**Task requirements**. Would you transcribe the entries below word for word, omitting all images?

=-=-=

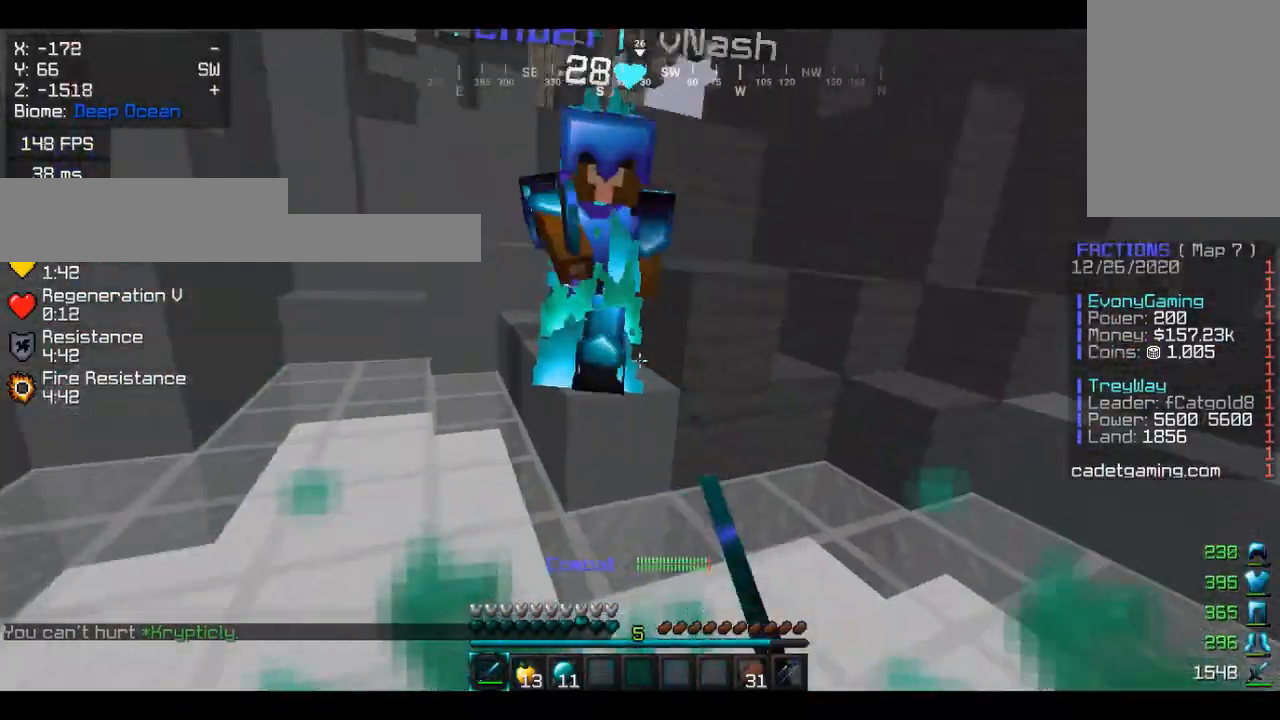
{"keys": [], "mouse": ["left"], "events": [[133, "mouse_left", "up"], [133, "w", "down"], [233, "mouse_left", "down"], [367, "mouse_left", "up"], [433, "w", "up"], [500, "mouse_left", "down"]]}
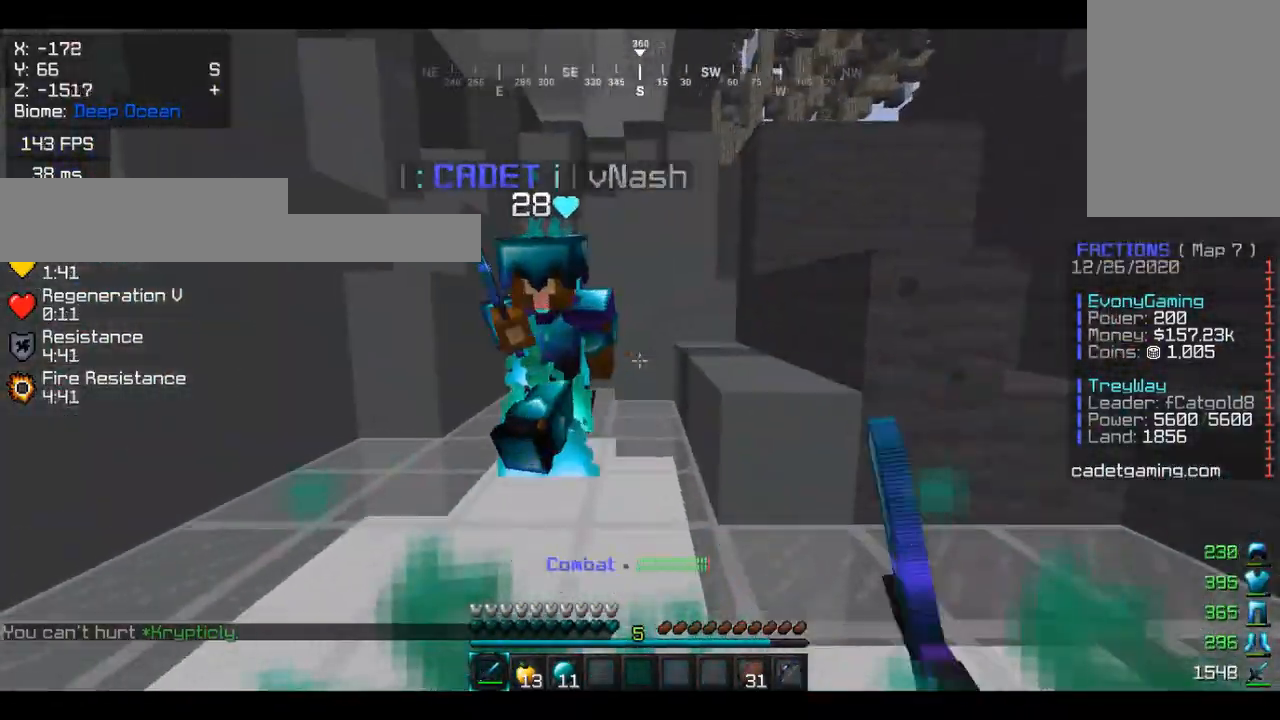
{"keys": ["w"], "mouse": ["left"], "events": [[33, "w", "down"], [133, "mouse_left", "up"], [233, "mouse_left", "down"], [367, "mouse_left", "up"], [367, "w", "up"], [467, "mouse_left", "down"], [500, "w", "down"]]}
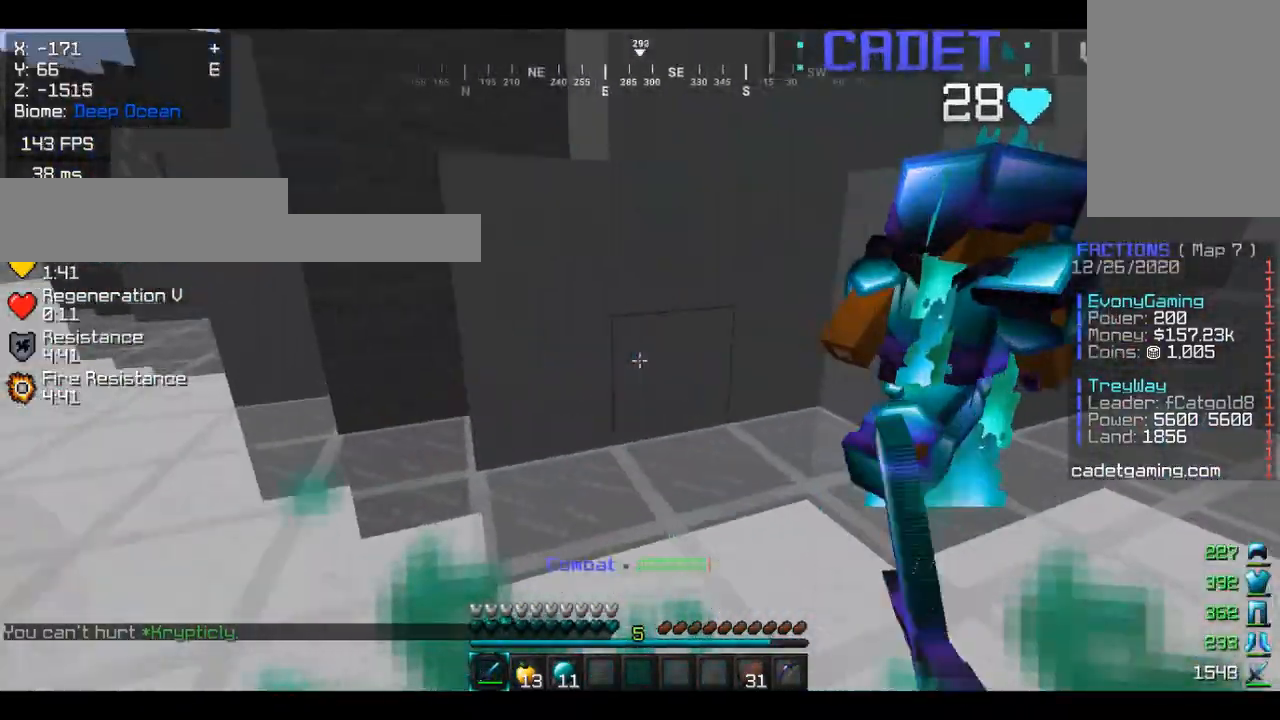
{"keys": [], "mouse": ["left"], "events": [[100, "mouse_left", "up"], [200, "mouse_left", "down"], [367, "w", "up"]]}
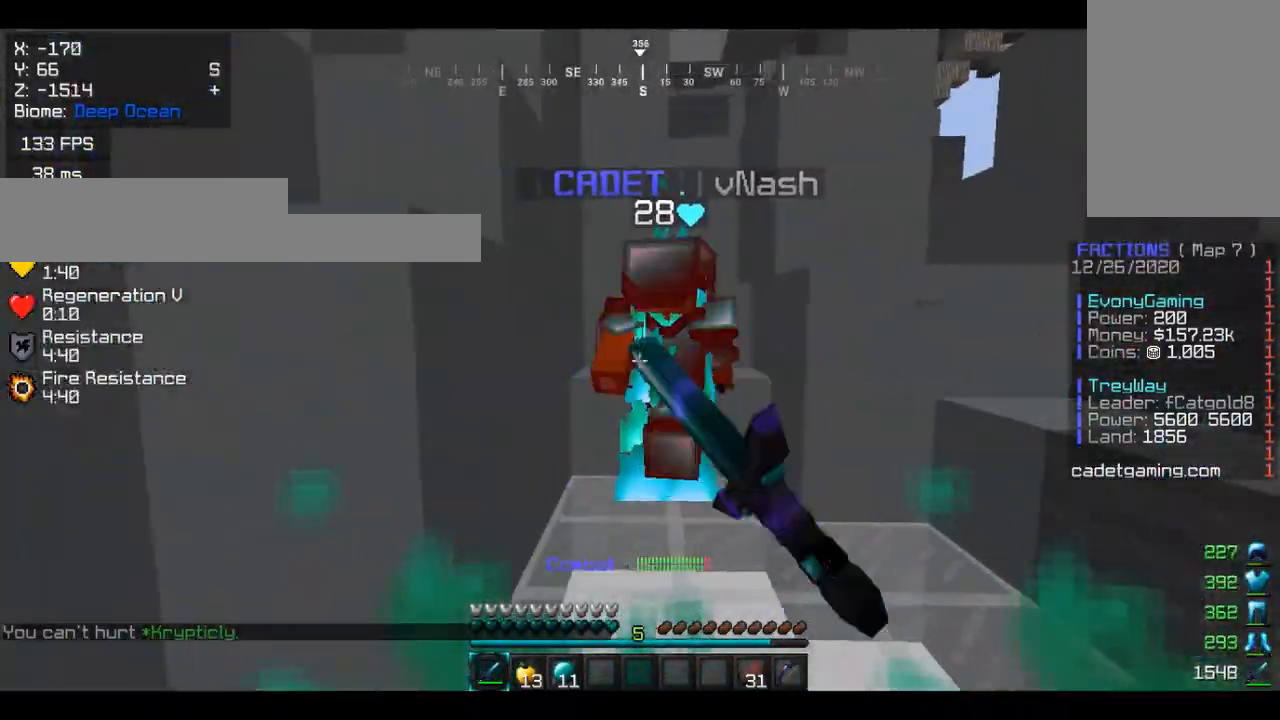
{"keys": ["w"], "mouse": [], "events": [[33, "mouse_left", "up"], [33, "w", "down"], [133, "mouse_left", "down"], [467, "mouse_left", "up"]]}
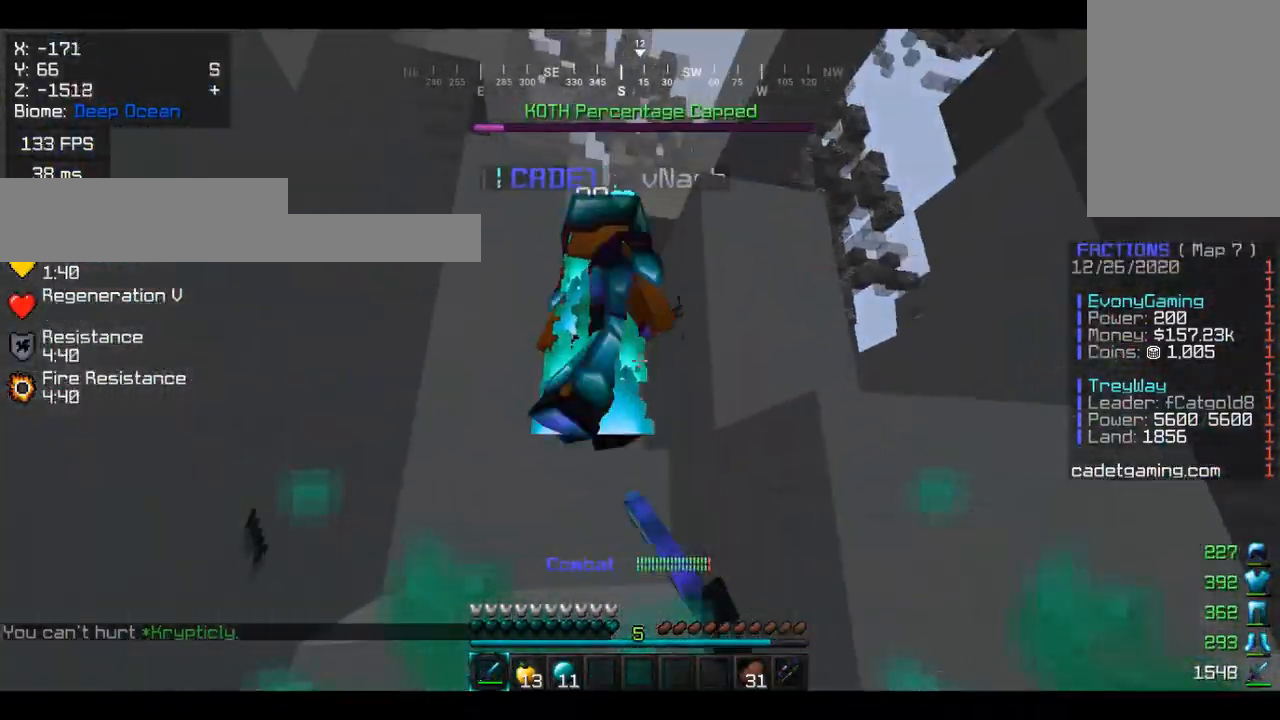
{"keys": [], "mouse": ["left"], "events": [[33, "mouse_left", "down"], [167, "mouse_left", "up"], [267, "mouse_left", "down"], [433, "w", "up"]]}
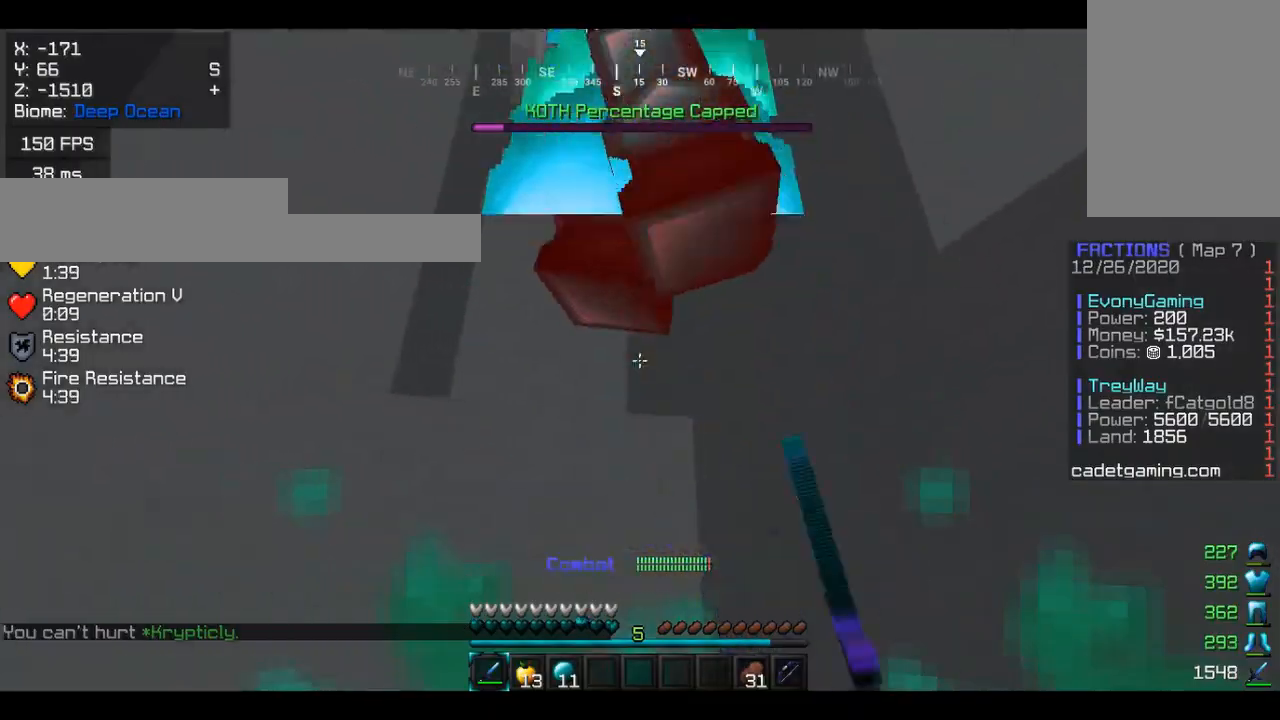
{"keys": [], "mouse": ["left"], "events": [[100, "mouse_left", "up"], [200, "mouse_left", "down"], [267, "s", "down"], [433, "s", "up"]]}
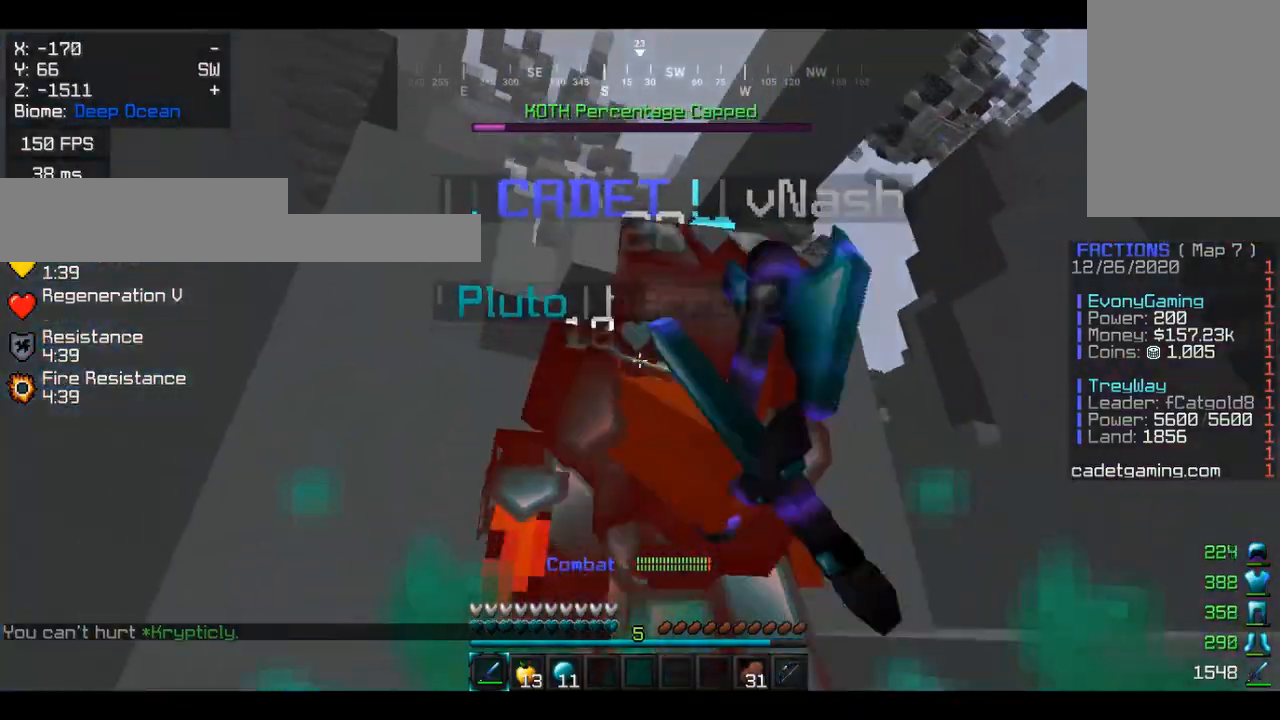
{"keys": [], "mouse": [], "events": [[300, "d", "down"], [433, "mouse_left", "up"], [500, "d", "up"]]}
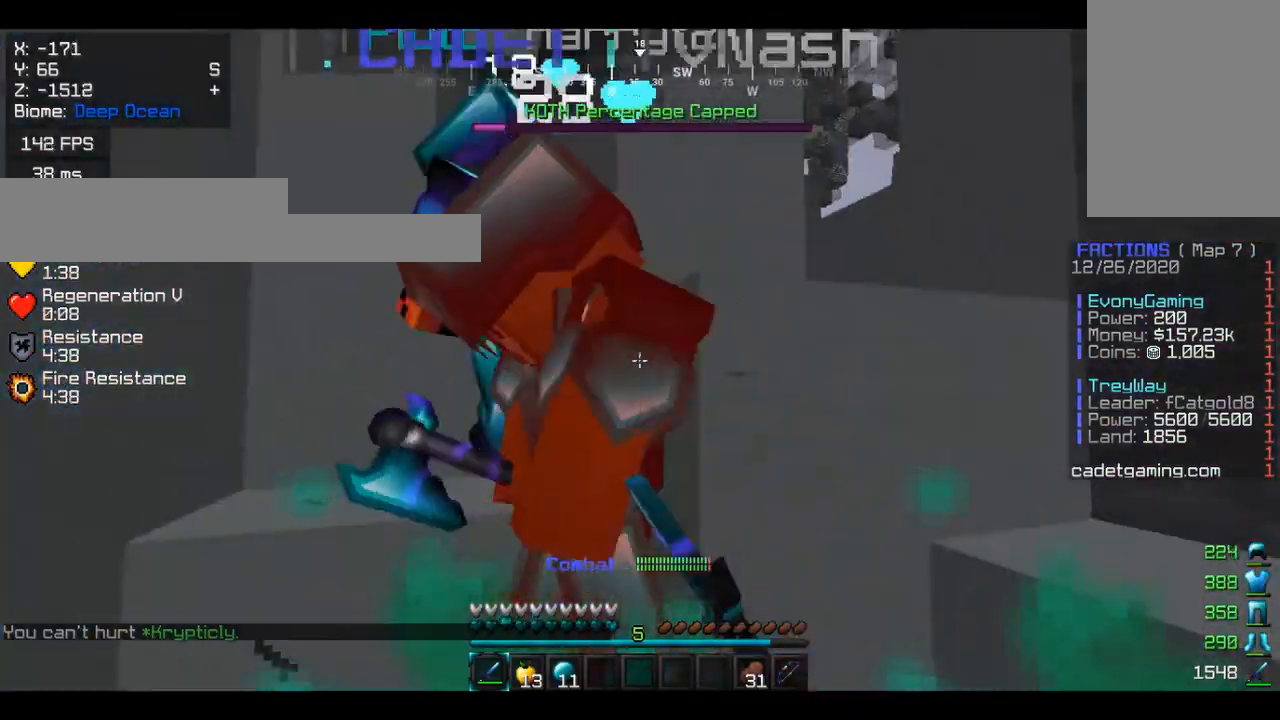
{"keys": [], "mouse": ["left"], "events": [[33, "mouse_left", "down"], [133, "mouse_left", "up"], [233, "mouse_left", "down"], [333, "mouse_left", "up"], [433, "mouse_left", "down"]]}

=-=-=

**Task solution**.
{"keys": [], "mouse": ["left"], "events": [[133, "mouse_left", "up"], [133, "w", "down"], [233, "mouse_left", "down"], [367, "mouse_left", "up"], [433, "w", "up"], [500, "mouse_left", "down"]]}
{"keys": ["w"], "mouse": ["left"], "events": [[33, "w", "down"], [133, "mouse_left", "up"], [233, "mouse_left", "down"], [367, "mouse_left", "up"], [367, "w", "up"], [467, "mouse_left", "down"], [500, "w", "down"]]}
{"keys": [], "mouse": ["left"], "events": [[100, "mouse_left", "up"], [200, "mouse_left", "down"], [367, "w", "up"]]}
{"keys": ["w"], "mouse": [], "events": [[33, "mouse_left", "up"], [33, "w", "down"], [133, "mouse_left", "down"], [467, "mouse_left", "up"]]}
{"keys": [], "mouse": ["left"], "events": [[33, "mouse_left", "down"], [167, "mouse_left", "up"], [267, "mouse_left", "down"], [433, "w", "up"]]}
{"keys": [], "mouse": ["left"], "events": [[100, "mouse_left", "up"], [200, "mouse_left", "down"], [267, "s", "down"], [433, "s", "up"]]}
{"keys": [], "mouse": [], "events": [[300, "d", "down"], [433, "mouse_left", "up"], [500, "d", "up"]]}
{"keys": [], "mouse": ["left"], "events": [[33, "mouse_left", "down"], [133, "mouse_left", "up"], [233, "mouse_left", "down"], [333, "mouse_left", "up"], [433, "mouse_left", "down"]]}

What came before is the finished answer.